======== Dataset ========
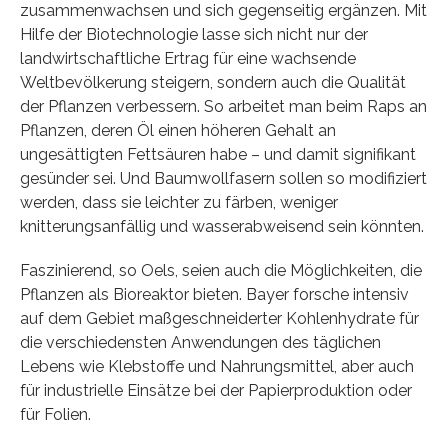
zusammenwachsen und sich gegenseitig ergänzen. Mit
Hilfe der Biotechnologie lasse sich nicht nur der
landwirtschaftliche Ertrag für eine wachsende
Weltbevölkerung steigern, sondern auch die Qualität
der Pflanzen verbessern. So arbeitet man beim Raps an
Pflanzen, deren Öl einen höheren Gehalt an
ungesättigten Fettsäuren habe – und damit signifikant
gesünder sei. Und Baumwollfasern sollen so modifiziert
werden, dass sie leichter zu färben, weniger
knitterungsanfällig und wasserabweisend sein könnten.
Faszinierend, so Oels, seien auch die Möglichkeiten, die
Pflanzen als Bioreaktor bieten. Bayer forsche intensiv
auf dem Gebiet maßgeschneiderter Kohlenhydrate für
die verschiedensten Anwendungen des täglichen
Lebens wie Klebstoffe und Nahrungsmittel, aber auch
für industrielle Einsätze bei der Papierproduktion oder
für Folien.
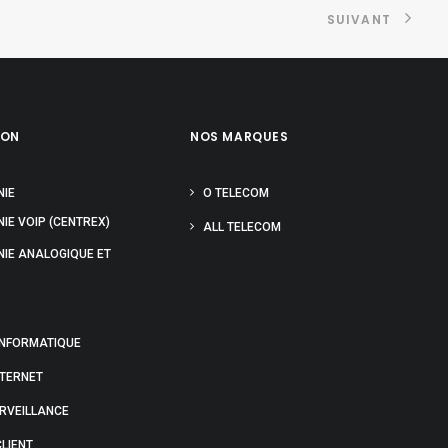
SUIVANT
ION
NOS MARQUES
NIE
O TELECOM
IE VOIP (CENTREX)
ALL TELECOM
NIE ANALOGIQUE ET
INFORMATIQUE
NTERNET
URVEILLANCE
LIENT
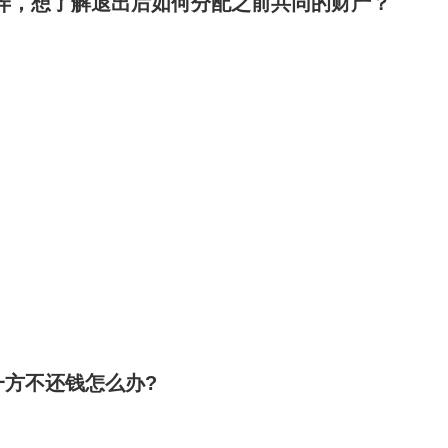
弄，想了解退出后如何分配之前共同的财产？
方不还钱怎么办?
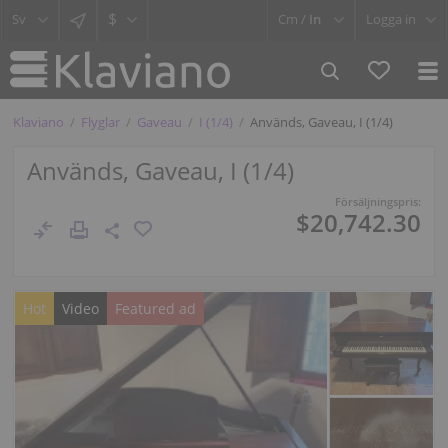
$
Cm /
In
Logga in
Klaviano
Flyglar
Gaveau
I (1/4)
Används, Gaveau, I (1/4)
Används, Gaveau, I (1/4)
Försäljningspris:
$20,742.30
Hot
Video
Featured ad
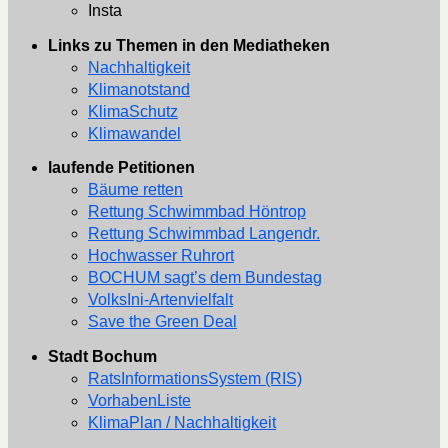
Insta
Links zu Themen in den Mediatheken
Nachhaltigkeit
Klimanotstand
KlimaSchutz
Klimawandel
laufende Petitionen
Bäume retten
Rettung Schwimmbad Höntrop
Rettung Schwimmbad Langendr.
Hochwasser Ruhrort
BOCHUM sagt’s dem Bundestag
VolksIni-Artenvielfalt
Save the Green Deal
Stadt Bochum
RatsInformationsSystem (RIS)
VorhabenListe
KlimaPlan / Nachhaltigkeit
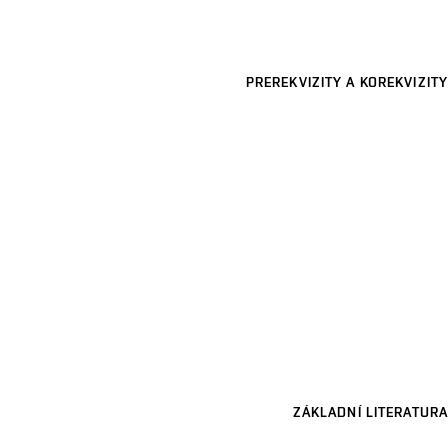
PREREKVIZITY A KOREKVIZITY
ZÁKLADNÍ LITERATURA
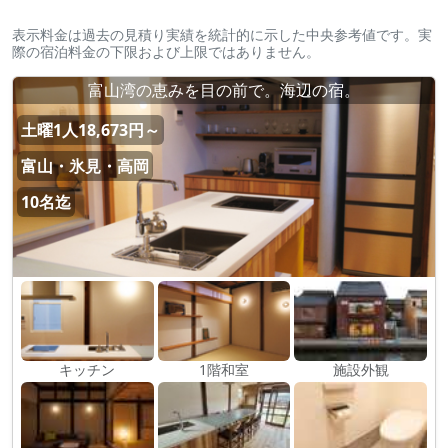
表示料金は過去の見積り実績を統計的に示した中央参考値です。実
際の宿泊料金の下限および上限ではありません。
富山湾の恵みを目の前で。海辺の宿。
土曜1人18,673円～
富山・氷見・高岡
10名迄
キッチン
1階和室
施設外観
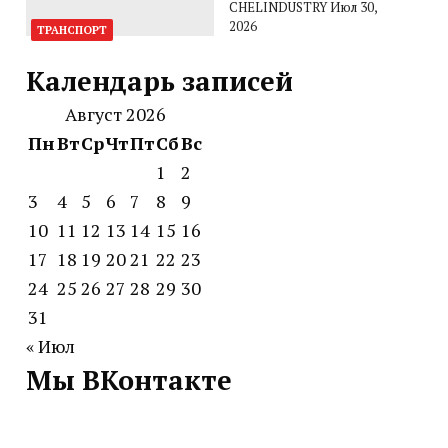
CHELINDUSTRY
Июл 30,
2026
ТРАНСПОРТ
Календарь записей
Август 2026
Пн
Вт
Ср
Чт
Пт
Сб
Вс
1
2
3
4
5
6
7
8
9
10
11
12
13
14
15
16
17
18
19
20
21
22
23
24
25
26
27
28
29
30
31
« Июл
Мы ВКонтакте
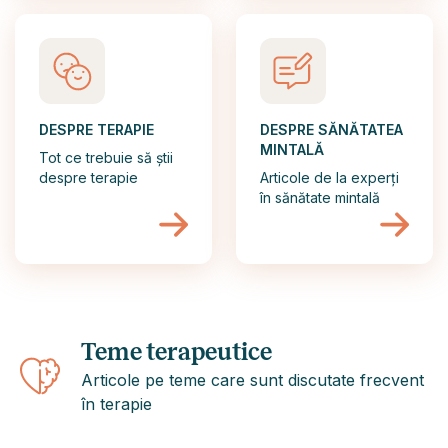
DESPRE TERAPIE
DESPRE SĂNĂTATEA
MINTALĂ
Tot ce trebuie să știi
despre terapie
Articole de la experți
în sănătate mintală
Teme terapeutice
Articole pe teme care sunt discutate frecvent
în terapie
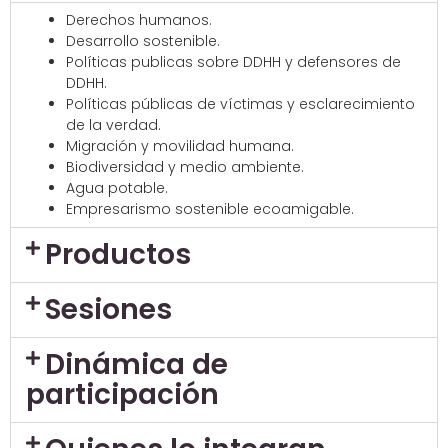
Derechos humanos.
Desarrollo sostenible.
Políticas publicas sobre DDHH y defensores de
DDHH.
Políticas públicas de víctimas y esclarecimiento
de la verdad.
Migración y movilidad humana.
Biodiversidad y medio ambiente.
Agua potable.
Empresarismo sostenible ecoamigable.
Productos
Sesiones
Dinámica de
participación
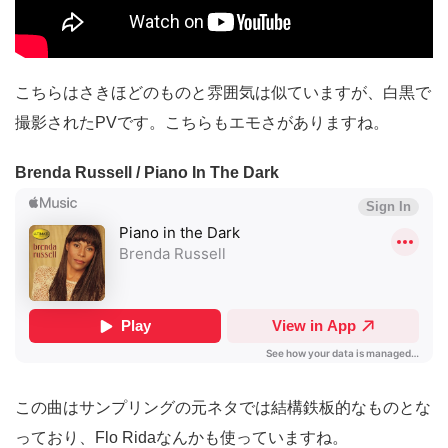
こちらはさきほどのものと雰囲気は似ていますが、白黒で
撮影されたPVです。こちらもエモさがありますね。
Brenda Russell / Piano In The Dark
この曲はサンプリングの元ネタでは結構鉄板的なものとな
っており、Flo Ridaなんかも使っていますね。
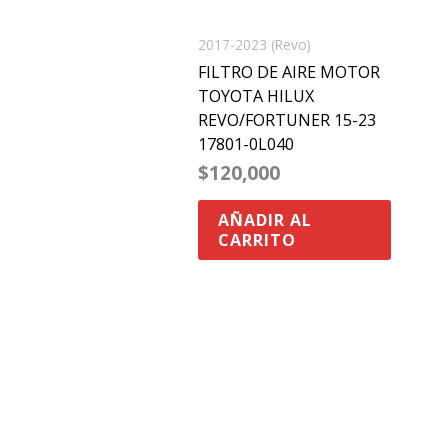
2017-2023 (Revo)
FILTRO DE AIRE MOTOR
TOYOTA HILUX
REVO/FORTUNER 15-23
17801-0L040
$
120,000
AÑADIR AL
CARRITO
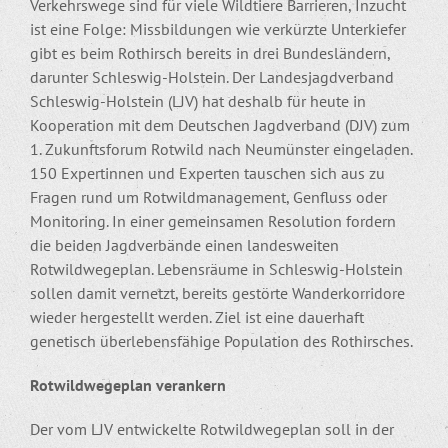
Verkehrswege sind für viele Wildtiere Barrieren, Inzucht
ist eine Folge: Missbildungen wie verkürzte Unterkiefer
gibt es beim Rothirsch bereits in drei Bundesländern,
darunter Schleswig-Holstein. Der Landesjagdverband
Schleswig-Holstein (LJV) hat deshalb für heute in
Kooperation mit dem Deutschen Jagdverband (DJV) zum
1. Zukunftsforum Rotwild nach Neumünster eingeladen.
150 Expertinnen und Experten tauschen sich aus zu
Fragen rund um Rotwildmanagement, Genfluss oder
Monitoring. In einer gemeinsamen Resolution fordern
die beiden Jagdverbände einen landesweiten
Rotwildwegeplan. Lebensräume in Schleswig-Holstein
sollen damit vernetzt, bereits gestörte Wanderkorridore
wieder hergestellt werden. Ziel ist eine dauerhaft
genetisch überlebensfähige Population des Rothirsches.
Rotwildwegeplan verankern
Der vom LJV entwickelte Rotwildwegeplan soll in der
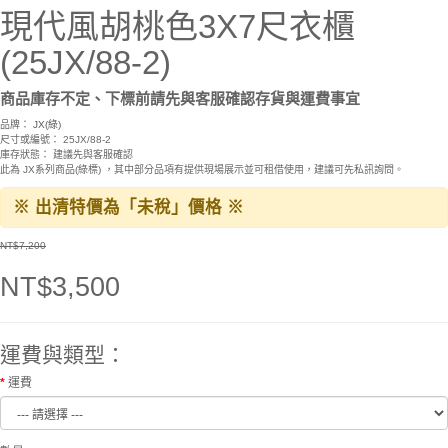
現代風胡桃色3X7尺衣櫃
(25JX/88-2)
商品庫存不定、下標前請先與客服確認存貨與運費事宜
品牌：
JX(綠)
尺寸或編號： 25JX/88-2
庫存狀態： 建議先與客服確認
此為 JX系列商品(綠標) ，其中部分品項有提供現場展示並可租借使用，建議可先私訊詢問。
※ 出清特價為「未稅」價格 ※
NT$7,200
NT$3,500
運費與類型：
運費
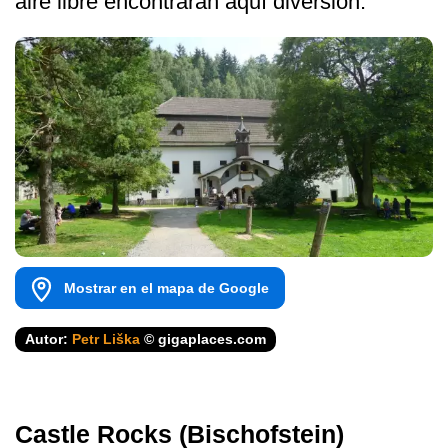
aire libre encontrarán aquí diversión.
Mostrar en el mapa de Google
Autor:
Petr Liška
© gigaplaces.com
Castle Rocks (Bischofstein)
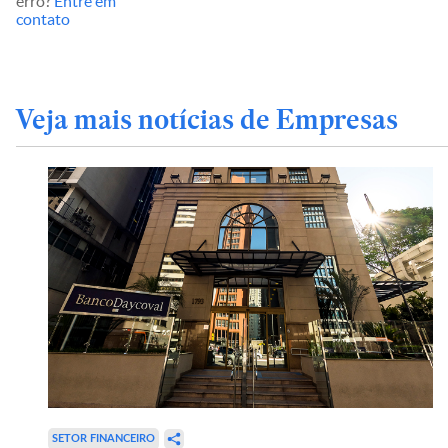
erro?
Entre em
contato
Veja mais notícias de Empresas
SETOR FINANCEIRO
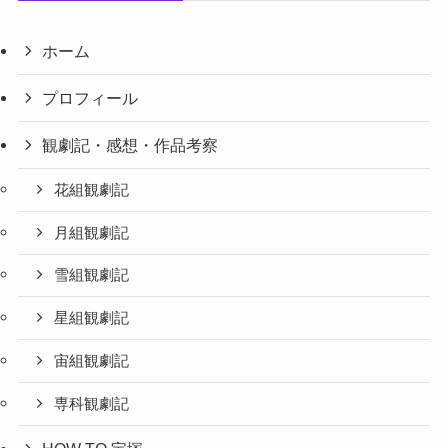
ホーム
プロフィール
観劇記・感想・作品考察
花組観劇記
月組観劇記
雪組観劇記
星組観劇記
宙組観劇記
専科観劇記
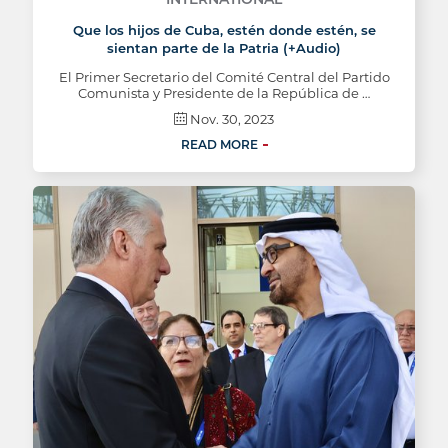
Que los hijos de Cuba, estén donde estén, se
sientan parte de la Patria (+Audio)
El Primer Secretario del Comité Central del Partido
Comunista y Presidente de la República de …
Nov. 30, 2023
READ MORE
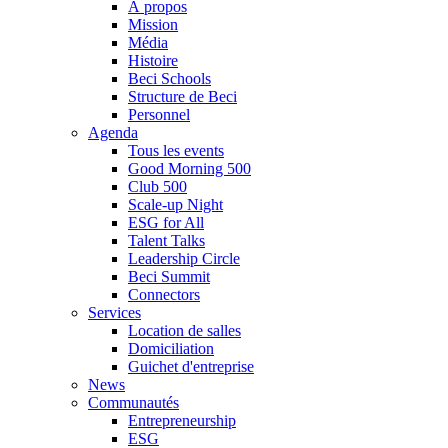
À propos
Mission
Média
Histoire
Beci Schools
Structure de Beci
Personnel
Agenda
Tous les events
Good Morning 500
Club 500
Scale-up Night
ESG for All
Talent Talks
Leadership Circle
Beci Summit
Connectors
Services
Location de salles
Domiciliation
Guichet d'entreprise
News
Communautés
Entrepreneurship
ESG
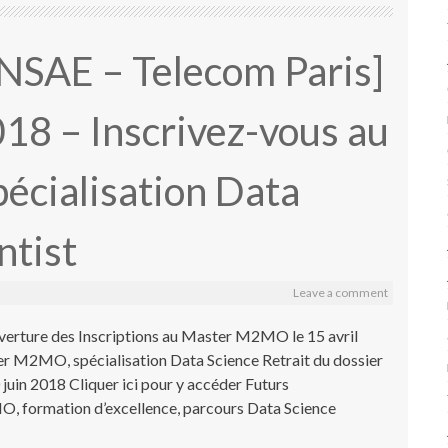
ENSAE – Telecom Paris]
018 – Inscrivez-vous au
cialisation Data
ntist
Leave a comment
erture des Inscriptions au Master M2MO le 15 avril
er M2MO, spécialisation Data Science Retrait du dossier
 juin 2018 Cliquer ici pour y accéder Futurs
O, formation d’excellence, parcours Data Science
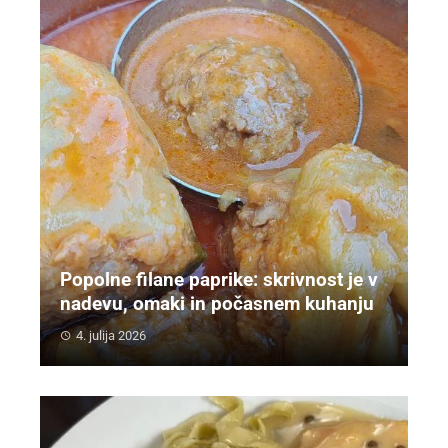
Popolne filane paprike: skrivnost je v
nadevu, omaki in počasnem kuhanju
4. julija 2026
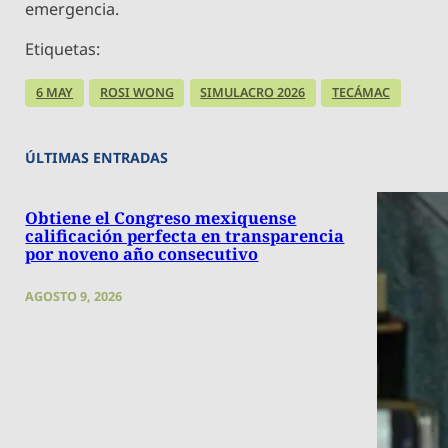
emergencia.
Etiquetas:
6 MAY
ROSI WONG
SIMULACRO 2026
TECÁMAC
ÚLTIMAS ENTRADAS
Obtiene el Congreso mexiquense
calificación perfecta en transparencia
por noveno año consecutivo
AGOSTO 9, 2026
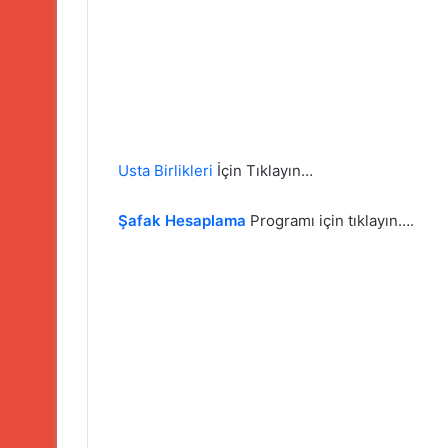
Usta Birlikleri
İçin Tıklayın…
Şafak Hesaplama
Programı için tıklayın….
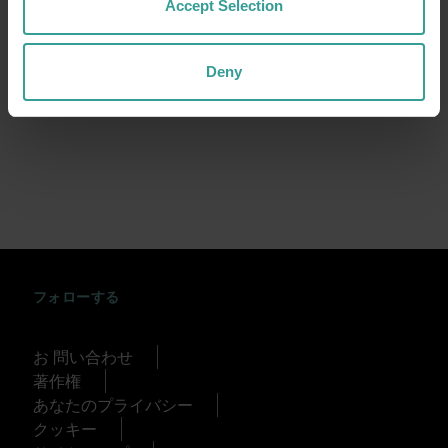
Accept Selection
Deny
INSTAGRAM
FACEBOOK
TWITTER
TIKTOK
YOUTUBE
フォローする
お 問い合わせ
著作権
あなたのプライバシー
クッキー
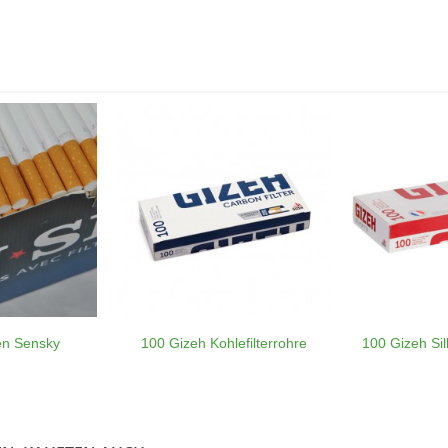
en Sensky
100 Gizeh Kohlefilterrohre
100 Gizeh Si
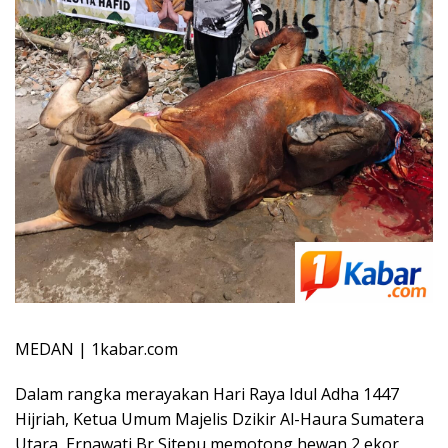
MEDAN | 1kabar.com
Dalam rangka merayakan Hari Raya Idul Adha 1447
Hijriah, Ketua Umum Majelis Dzikir Al-Haura Sumatera
Utara, Ernawati Br Sitepu memotong hewan 2 ekor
========
Task. Going by the data above, the answer is exactly the lines from the one holding "sollen damit vernetzt, bereits" to the one holding "ENSAE – Telecom Paris]", both kept, with the pictures left out.

Exercise solution.
sollen damit vernetzt, bereits gestörte Wanderkorridore
wieder hergestellt werden. Ziel ist eine dauerhaft
genetisch überlebensfähige Population des Rothirsches.
Rotwildwegeplan verankern
Der vom LJV entwickelte Rotwildwegeplan soll in der
現代風胡桃色3X7尺衣櫃
(25JX/88-2)
商品庫存不定、下標前請先與客服確認存貨與運費事宜
品牌：
JX(綠)
尺寸或編號： 25JX/88-2
庫存狀態： 建議先與客服確認
此為 JX系列商品(綠標) ，其中部分品項有提供現場展示並可租借使用，建議可先私訊詢問。
※ 出清特價為「未稅」價格 ※
NT$7,200
NT$3,500
運費與類型：
運費
aire libre encontrarán aquí diversión.
Mostrar en el mapa de Google
Autor:
Petr Liška
© gigaplaces.com
Castle Rocks (Bischofstein)
erro?
Entre em
contato
Veja mais notícias de Empresas
SETOR FINANCEIRO
ホーム
プロフィール
観劇記・感想・作品考察
花組観劇記
月組観劇記
雪組観劇記
星組観劇記
宙組観劇記
専科観劇記
Que los hijos de Cuba, estén donde estén, se
sientan parte de la Patria (+Audio)
El Primer Secretario del Comité Central del Partido
Comunista y Presidente de la República de …
Nov. 30, 2023
READ MORE
À propos
Mission
Média
Histoire
Beci Schools
Structure de Beci
Personnel
Agenda
Tous les events
Good Morning 500
Club 500
Scale-up Night
ESG for All
Talent Talks
Leadership Circle
Beci Summit
Connectors
Services
Location de salles
Domiciliation
Guichet d'entreprise
News
Communautés
Entrepreneurship
ESG
ENSAE – Telecom Paris]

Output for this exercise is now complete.